[Your goal] Where a line of the following data contains the string "CROSS", include it in the tally. Report the total alone.

[Given records]
===

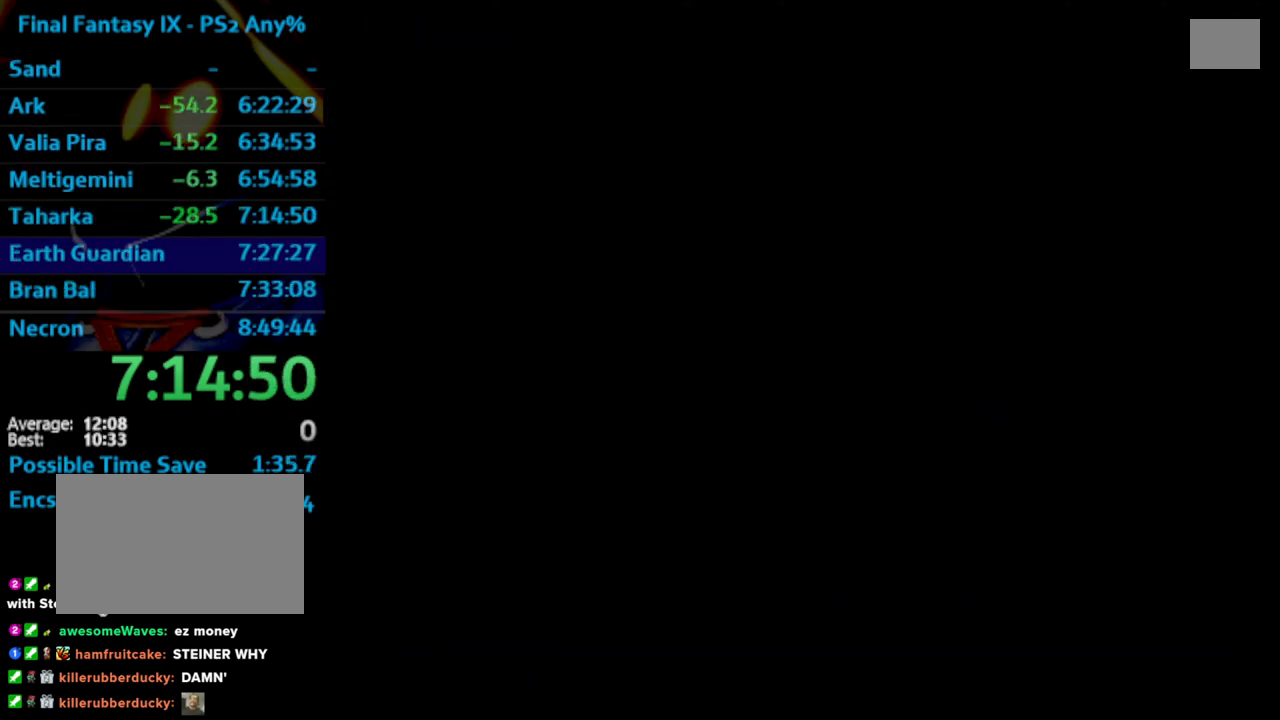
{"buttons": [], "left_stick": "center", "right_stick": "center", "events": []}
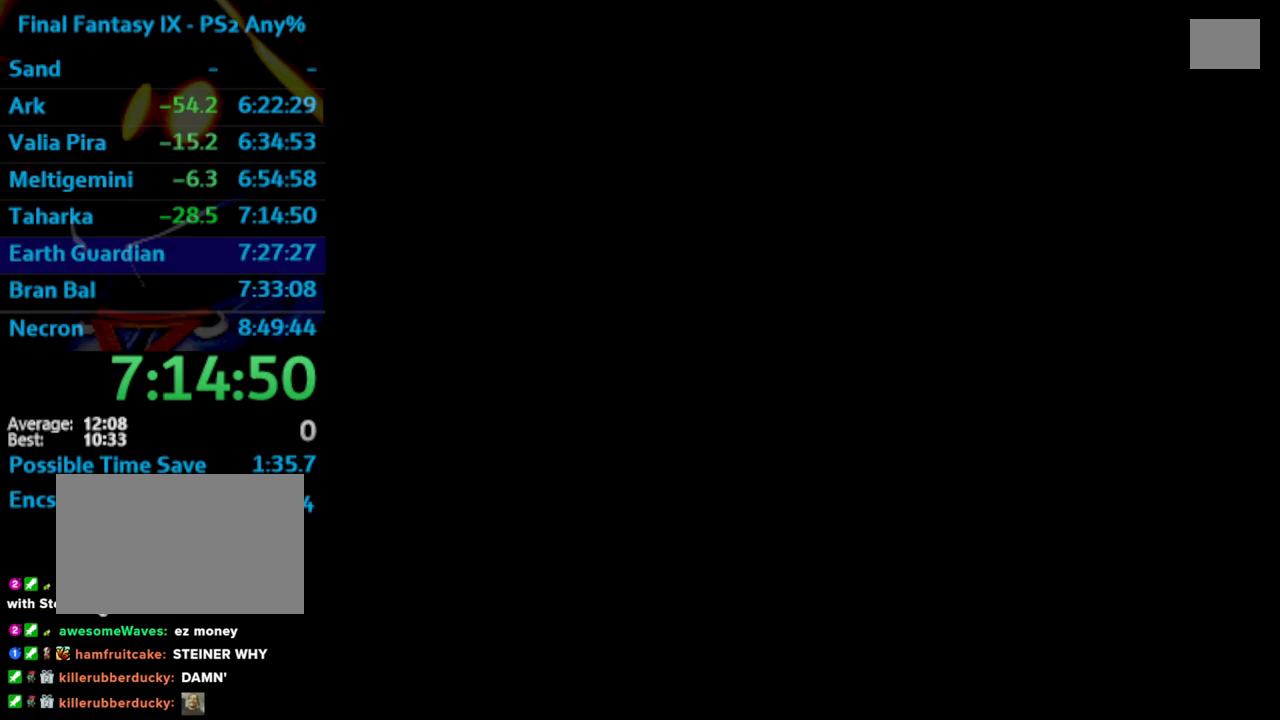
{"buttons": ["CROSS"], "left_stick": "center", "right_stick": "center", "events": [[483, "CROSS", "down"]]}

===

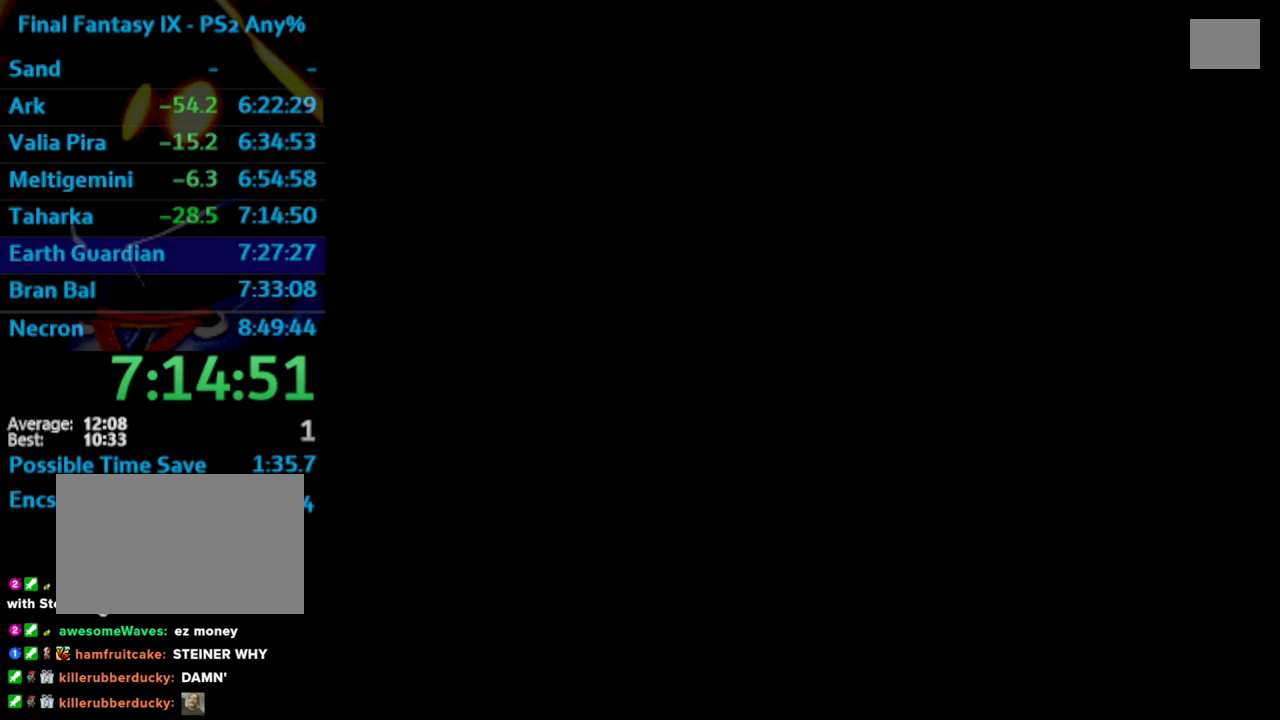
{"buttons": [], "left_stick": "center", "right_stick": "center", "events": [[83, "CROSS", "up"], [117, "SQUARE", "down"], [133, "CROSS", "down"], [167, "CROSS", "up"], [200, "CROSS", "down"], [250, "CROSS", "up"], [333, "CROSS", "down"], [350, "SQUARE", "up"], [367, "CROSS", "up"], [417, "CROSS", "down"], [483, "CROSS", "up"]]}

===

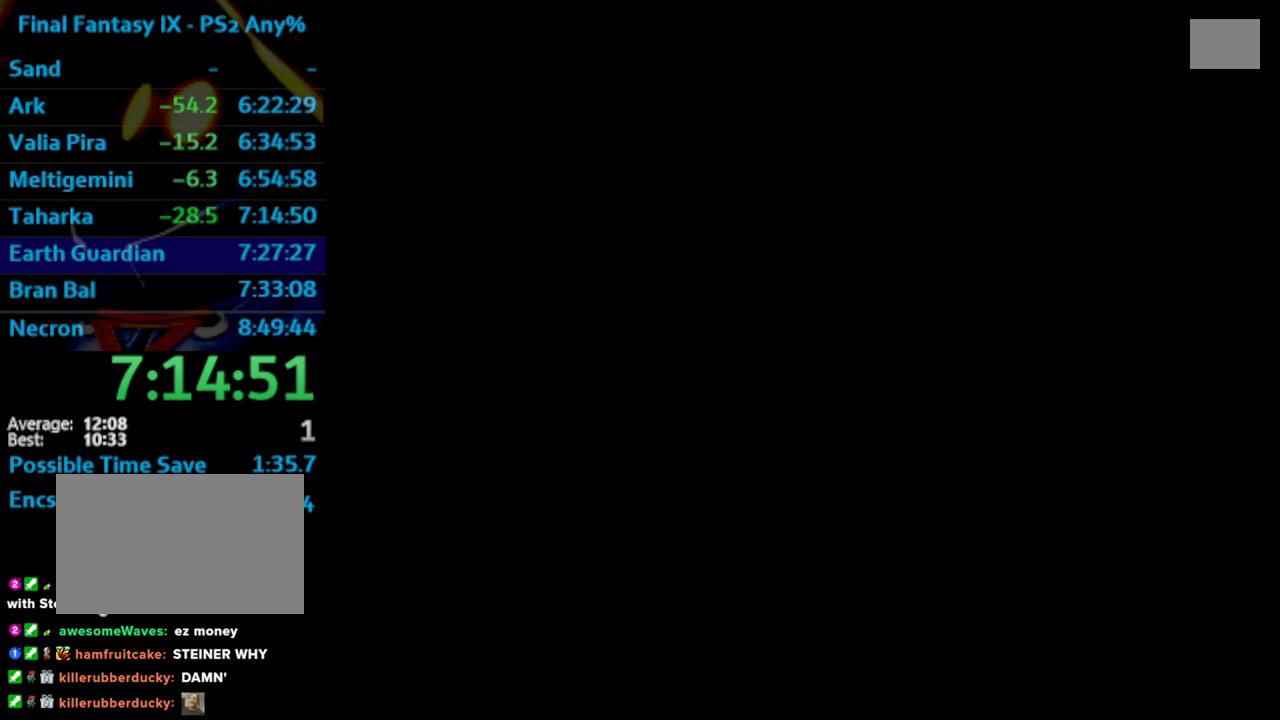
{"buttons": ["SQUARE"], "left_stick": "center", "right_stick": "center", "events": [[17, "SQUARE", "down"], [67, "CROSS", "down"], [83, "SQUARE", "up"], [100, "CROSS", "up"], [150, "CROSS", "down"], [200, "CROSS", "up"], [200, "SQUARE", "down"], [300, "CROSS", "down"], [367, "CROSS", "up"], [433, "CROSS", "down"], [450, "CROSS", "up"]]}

===

[The completed task] 3